--- Data records Enclosed Below ---

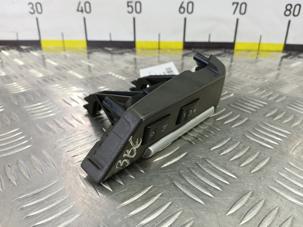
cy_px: 114
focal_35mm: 23
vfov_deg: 58.9
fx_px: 201
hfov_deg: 73.9
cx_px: 152
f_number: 1.6
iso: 142
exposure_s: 1/50
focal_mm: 4.11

--- End of Enclosed Data records ---

*Prompt*
With the pictures removed, print the entries above exactly.

*Task response*
cy_px: 114
focal_35mm: 23
vfov_deg: 58.9
fx_px: 201
hfov_deg: 73.9
cx_px: 152
f_number: 1.6
iso: 142
exposure_s: 1/50
focal_mm: 4.11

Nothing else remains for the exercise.